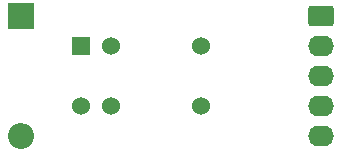
<source format=gbr>
%TF.GenerationSoftware,KiCad,Pcbnew,(6.0.6)*%
%TF.CreationDate,2022-08-11T14:40:49-05:00*%
%TF.ProjectId,RelayHK4100F,52656c61-7948-44b3-9431-3030462e6b69,rev?*%
%TF.SameCoordinates,Original*%
%TF.FileFunction,Soldermask,Top*%
%TF.FilePolarity,Negative*%
%FSLAX46Y46*%
G04 Gerber Fmt 4.6, Leading zero omitted, Abs format (unit mm)*
G04 Created by KiCad (PCBNEW (6.0.6)) date 2022-08-11 14:40:49*
%MOMM*%
%LPD*%
G01*
G04 APERTURE LIST*
G04 Aperture macros list*
%AMRoundRect*
0 Rectangle with rounded corners*
0 $1 Rounding radius*
0 $2 $3 $4 $5 $6 $7 $8 $9 X,Y pos of 4 corners*
0 Add a 4 corners polygon primitive as box body*
4,1,4,$2,$3,$4,$5,$6,$7,$8,$9,$2,$3,0*
0 Add four circle primitives for the rounded corners*
1,1,$1+$1,$2,$3*
1,1,$1+$1,$4,$5*
1,1,$1+$1,$6,$7*
1,1,$1+$1,$8,$9*
0 Add four rect primitives between the rounded corners*
20,1,$1+$1,$2,$3,$4,$5,0*
20,1,$1+$1,$4,$5,$6,$7,0*
20,1,$1+$1,$6,$7,$8,$9,0*
20,1,$1+$1,$8,$9,$2,$3,0*%
G04 Aperture macros list end*
%ADD10C,1.524000*%
%ADD11R,1.524000X1.524000*%
%ADD12O,2.190000X1.740000*%
%ADD13RoundRect,0.250000X-0.845000X0.620000X-0.845000X-0.620000X0.845000X-0.620000X0.845000X0.620000X0*%
%ADD14R,2.200000X2.200000*%
%ADD15O,2.200000X2.200000*%
G04 APERTURE END LIST*
D10*
%TO.C,K1*%
X129540000Y-88900000D03*
X129540000Y-83820000D03*
X121920000Y-88900000D03*
X121920000Y-83820000D03*
X119380000Y-88900000D03*
D11*
X119380000Y-83820000D03*
%TD*%
D12*
%TO.C,J1*%
X139700000Y-91440000D03*
X139700000Y-88900000D03*
X139700000Y-86360000D03*
X139700000Y-83820000D03*
D13*
X139700000Y-81280000D03*
%TD*%
D14*
%TO.C,D1*%
X114300000Y-81280000D03*
D15*
X114300000Y-91440000D03*
%TD*%
M02*

</source>
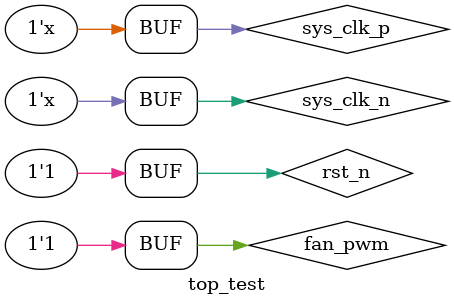
<source format=v>
`timescale 100ps / 1ps


module top_test;
reg sys_clk_p;
wire sys_clk_n;
reg rst_n;
reg fan_pwm;
	reg                     board1_adc1_clk_p; //adc1 clk from ad9627
	wire                     board1_adc1_clk_n;	
	reg  [11:0]             board1_adc1_data_p; //adc1 data
	wire  [11:0]             board1_adc1_data_n;


	reg                     board1_adc2_clk_p;//adc2 clk from ad9627
	wire                     board1_adc2_clk_n;
	reg [11:0]              board1_adc2_data_p;//adc2 data
	wire [11:0]              board1_adc2_data_n;
//for adc board1
    reg                     board2_adc1_clk_p;  //adc1 clk from ad9627
    wire                     board2_adc1_clk_n;    
    reg                     board2_adc1_data_p; //adc1 data
    wire                     board2_adc1_data_n;
    

    reg                     board2_adc2_clk_p;//adc2 clk from ad9627
    wire                     board2_adc2_clk_n;
    reg [11:0]              board2_adc2_data_p;//adc2 data
    wire [11:0]              board2_adc2_data_n;
top ust(
    .sys_clk_p(sys_clk_p),
    .sys_clk_n(sys_clk_n),
    .rst_n(rst_n),
    .fan_pwm(fan_pwm),
	.board1_adc1_clk_p(board1_adc1_clk_p), //adc1 clk from ad9627
	.board1_adc1_clk_n(board1_adc1_clk_n),
	.board1_adc1_data_p(board1_adc1_data_p),//adc1 data
	.board1_adc1_data_n(board1_adc1_data_n),
	.board1_adc2_clk_p(board1_adc2_clk_p),//adc2 clk from ad9627
	.board1_adc2_clk_n(board1_adc2_clk_n),
	.board1_adc2_data_p(board1_adc2_data_p),//adc2 data
	.board1_adc2_data_n(board1_adc2_data_n),
	.board2_adc1_clk_p(board1_adc1_clk_p), //adc1 clk from ad9627
    .board2_adc1_clk_n(board1_adc1_clk_n),
    .board2_adc1_data_p(board1_adc1_data_p),//adc1 data
    .board2_adc1_data_n(board1_adc1_data_n),
    .board2_adc2_clk_p(board1_adc2_clk_p),//adc2 clk from ad9627
    .board2_adc2_clk_n(board1_adc2_clk_n),
    .board2_adc2_data_p(board1_adc2_data_p),//adc2 data
    .board2_adc2_data_n(board1_adc2_data_n)
);
initial begin
  sys_clk_p = 0;
  rst_n = 0;
  fan_pwm = 1;
  #1000;
  rst_n=1;
  #20000;
end
always#25 sys_clk_p =~sys_clk_p;
assign sys_clk_n = ~sys_clk_p;

endmodule

</source>
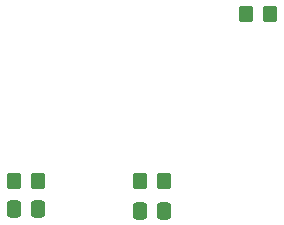
<source format=gbr>
%TF.GenerationSoftware,KiCad,Pcbnew,7.0.2-6a45011f42~172~ubuntu22.10.1*%
%TF.CreationDate,2023-04-24T10:08:01+02:00*%
%TF.ProjectId,him-card,68696d2d-6361-4726-942e-6b696361645f,rev?*%
%TF.SameCoordinates,Original*%
%TF.FileFunction,Paste,Top*%
%TF.FilePolarity,Positive*%
%FSLAX46Y46*%
G04 Gerber Fmt 4.6, Leading zero omitted, Abs format (unit mm)*
G04 Created by KiCad (PCBNEW 7.0.2-6a45011f42~172~ubuntu22.10.1) date 2023-04-24 10:08:01*
%MOMM*%
%LPD*%
G01*
G04 APERTURE LIST*
G04 Aperture macros list*
%AMRoundRect*
0 Rectangle with rounded corners*
0 $1 Rounding radius*
0 $2 $3 $4 $5 $6 $7 $8 $9 X,Y pos of 4 corners*
0 Add a 4 corners polygon primitive as box body*
4,1,4,$2,$3,$4,$5,$6,$7,$8,$9,$2,$3,0*
0 Add four circle primitives for the rounded corners*
1,1,$1+$1,$2,$3*
1,1,$1+$1,$4,$5*
1,1,$1+$1,$6,$7*
1,1,$1+$1,$8,$9*
0 Add four rect primitives between the rounded corners*
20,1,$1+$1,$2,$3,$4,$5,0*
20,1,$1+$1,$4,$5,$6,$7,0*
20,1,$1+$1,$6,$7,$8,$9,0*
20,1,$1+$1,$8,$9,$2,$3,0*%
G04 Aperture macros list end*
%ADD10RoundRect,0.250000X-0.350000X-0.450000X0.350000X-0.450000X0.350000X0.450000X-0.350000X0.450000X0*%
%ADD11RoundRect,0.250000X0.350000X0.450000X-0.350000X0.450000X-0.350000X-0.450000X0.350000X-0.450000X0*%
%ADD12RoundRect,0.250000X-0.337500X-0.475000X0.337500X-0.475000X0.337500X0.475000X-0.337500X0.475000X0*%
G04 APERTURE END LIST*
D10*
%TO.C,R3*%
X136000000Y-83830000D03*
X138000000Y-83830000D03*
%TD*%
%TO.C,R2*%
X127000000Y-98000000D03*
X129000000Y-98000000D03*
%TD*%
D11*
%TO.C,R1*%
X118330000Y-98000000D03*
X116330000Y-98000000D03*
%TD*%
D12*
%TO.C,C2*%
X126972500Y-100550000D03*
X129047500Y-100550000D03*
%TD*%
%TO.C,C1*%
X116312500Y-100390000D03*
X118387500Y-100390000D03*
%TD*%
M02*

</source>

# TASK PROMPT
Set down all of the material above exactly as written, leaving the pictures out.

# WRITTEN ANSWER
<source format=gbr>
%TF.GenerationSoftware,KiCad,Pcbnew,(6.0.6)*%
%TF.CreationDate,2022-08-11T14:40:49-05:00*%
%TF.ProjectId,RelayHK4100F,52656c61-7948-44b3-9431-3030462e6b69,rev?*%
%TF.SameCoordinates,Original*%
%TF.FileFunction,Soldermask,Top*%
%TF.FilePolarity,Negative*%
%FSLAX46Y46*%
G04 Gerber Fmt 4.6, Leading zero omitted, Abs format (unit mm)*
G04 Created by KiCad (PCBNEW (6.0.6)) date 2022-08-11 14:40:49*
%MOMM*%
%LPD*%
G01*
G04 APERTURE LIST*
G04 Aperture macros list*
%AMRoundRect*
0 Rectangle with rounded corners*
0 $1 Rounding radius*
0 $2 $3 $4 $5 $6 $7 $8 $9 X,Y pos of 4 corners*
0 Add a 4 corners polygon primitive as box body*
4,1,4,$2,$3,$4,$5,$6,$7,$8,$9,$2,$3,0*
0 Add four circle primitives for the rounded corners*
1,1,$1+$1,$2,$3*
1,1,$1+$1,$4,$5*
1,1,$1+$1,$6,$7*
1,1,$1+$1,$8,$9*
0 Add four rect primitives between the rounded corners*
20,1,$1+$1,$2,$3,$4,$5,0*
20,1,$1+$1,$4,$5,$6,$7,0*
20,1,$1+$1,$6,$7,$8,$9,0*
20,1,$1+$1,$8,$9,$2,$3,0*%
G04 Aperture macros list end*
%ADD10C,1.524000*%
%ADD11R,1.524000X1.524000*%
%ADD12O,2.190000X1.740000*%
%ADD13RoundRect,0.250000X-0.845000X0.620000X-0.845000X-0.620000X0.845000X-0.620000X0.845000X0.620000X0*%
%ADD14R,2.200000X2.200000*%
%ADD15O,2.200000X2.200000*%
G04 APERTURE END LIST*
D10*
%TO.C,K1*%
X129540000Y-88900000D03*
X129540000Y-83820000D03*
X121920000Y-88900000D03*
X121920000Y-83820000D03*
X119380000Y-88900000D03*
D11*
X119380000Y-83820000D03*
%TD*%
D12*
%TO.C,J1*%
X139700000Y-91440000D03*
X139700000Y-88900000D03*
X139700000Y-86360000D03*
X139700000Y-83820000D03*
D13*
X139700000Y-81280000D03*
%TD*%
D14*
%TO.C,D1*%
X114300000Y-81280000D03*
D15*
X114300000Y-91440000D03*
%TD*%
M02*

</source>
<source format=v>
`timescale 100ps / 1ps


module top_test;
reg sys_clk_p;
wire sys_clk_n;
reg rst_n;
reg fan_pwm;
	reg                     board1_adc1_clk_p; //adc1 clk from ad9627
	wire                     board1_adc1_clk_n;	
	reg  [11:0]             board1_adc1_data_p; //adc1 data
	wire  [11:0]             board1_adc1_data_n;


	reg                     board1_adc2_clk_p;//adc2 clk from ad9627
	wire                     board1_adc2_clk_n;
	reg [11:0]              board1_adc2_data_p;//adc2 data
	wire [11:0]              board1_adc2_data_n;
//for adc board1
    reg                     board2_adc1_clk_p;  //adc1 clk from ad9627
    wire                     board2_adc1_clk_n;    
    reg                     board2_adc1_data_p; //adc1 data
    wire                     board2_adc1_data_n;
    

    reg                     board2_adc2_clk_p;//adc2 clk from ad9627
    wire                     board2_adc2_clk_n;
    reg [11:0]              board2_adc2_data_p;//adc2 data
    wire [11:0]              board2_adc2_data_n;
top ust(
    .sys_clk_p(sys_clk_p),
    .sys_clk_n(sys_clk_n),
    .rst_n(rst_n),
    .fan_pwm(fan_pwm),
	.board1_adc1_clk_p(board1_adc1_clk_p), //adc1 clk from ad9627
	.board1_adc1_clk_n(board1_adc1_clk_n),
	.board1_adc1_data_p(board1_adc1_data_p),//adc1 data
	.board1_adc1_data_n(board1_adc1_data_n),
	.board1_adc2_clk_p(board1_adc2_clk_p),//adc2 clk from ad9627
	.board1_adc2_clk_n(board1_adc2_clk_n),
	.board1_adc2_data_p(board1_adc2_data_p),//adc2 data
	.board1_adc2_data_n(board1_adc2_data_n),
	.board2_adc1_clk_p(board1_adc1_clk_p), //adc1 clk from ad9627
    .board2_adc1_clk_n(board1_adc1_clk_n),
    .board2_adc1_data_p(board1_adc1_data_p),//adc1 data
    .board2_adc1_data_n(board1_adc1_data_n),
    .board2_adc2_clk_p(board1_adc2_clk_p),//adc2 clk from ad9627
    .board2_adc2_clk_n(board1_adc2_clk_n),
    .board2_adc2_data_p(board1_adc2_data_p),//adc2 data
    .board2_adc2_data_n(board1_adc2_data_n)
);
initial begin
  sys_clk_p = 0;
  rst_n = 0;
  fan_pwm = 1;
  #1000;
  rst_n=1;
  #20000;
end
always#25 sys_clk_p =~sys_clk_p;
assign sys_clk_n = ~sys_clk_p;

endmodule

</source>
<source format=gbr>
%TF.GenerationSoftware,KiCad,Pcbnew,7.0.2-6a45011f42~172~ubuntu22.10.1*%
%TF.CreationDate,2023-04-24T10:08:01+02:00*%
%TF.ProjectId,him-card,68696d2d-6361-4726-942e-6b696361645f,rev?*%
%TF.SameCoordinates,Original*%
%TF.FileFunction,Paste,Top*%
%TF.FilePolarity,Positive*%
%FSLAX46Y46*%
G04 Gerber Fmt 4.6, Leading zero omitted, Abs format (unit mm)*
G04 Created by KiCad (PCBNEW 7.0.2-6a45011f42~172~ubuntu22.10.1) date 2023-04-24 10:08:01*
%MOMM*%
%LPD*%
G01*
G04 APERTURE LIST*
G04 Aperture macros list*
%AMRoundRect*
0 Rectangle with rounded corners*
0 $1 Rounding radius*
0 $2 $3 $4 $5 $6 $7 $8 $9 X,Y pos of 4 corners*
0 Add a 4 corners polygon primitive as box body*
4,1,4,$2,$3,$4,$5,$6,$7,$8,$9,$2,$3,0*
0 Add four circle primitives for the rounded corners*
1,1,$1+$1,$2,$3*
1,1,$1+$1,$4,$5*
1,1,$1+$1,$6,$7*
1,1,$1+$1,$8,$9*
0 Add four rect primitives between the rounded corners*
20,1,$1+$1,$2,$3,$4,$5,0*
20,1,$1+$1,$4,$5,$6,$7,0*
20,1,$1+$1,$6,$7,$8,$9,0*
20,1,$1+$1,$8,$9,$2,$3,0*%
G04 Aperture macros list end*
%ADD10RoundRect,0.250000X-0.350000X-0.450000X0.350000X-0.450000X0.350000X0.450000X-0.350000X0.450000X0*%
%ADD11RoundRect,0.250000X0.350000X0.450000X-0.350000X0.450000X-0.350000X-0.450000X0.350000X-0.450000X0*%
%ADD12RoundRect,0.250000X-0.337500X-0.475000X0.337500X-0.475000X0.337500X0.475000X-0.337500X0.475000X0*%
G04 APERTURE END LIST*
D10*
%TO.C,R3*%
X136000000Y-83830000D03*
X138000000Y-83830000D03*
%TD*%
%TO.C,R2*%
X127000000Y-98000000D03*
X129000000Y-98000000D03*
%TD*%
D11*
%TO.C,R1*%
X118330000Y-98000000D03*
X116330000Y-98000000D03*
%TD*%
D12*
%TO.C,C2*%
X126972500Y-100550000D03*
X129047500Y-100550000D03*
%TD*%
%TO.C,C1*%
X116312500Y-100390000D03*
X118387500Y-100390000D03*
%TD*%
M02*

</source>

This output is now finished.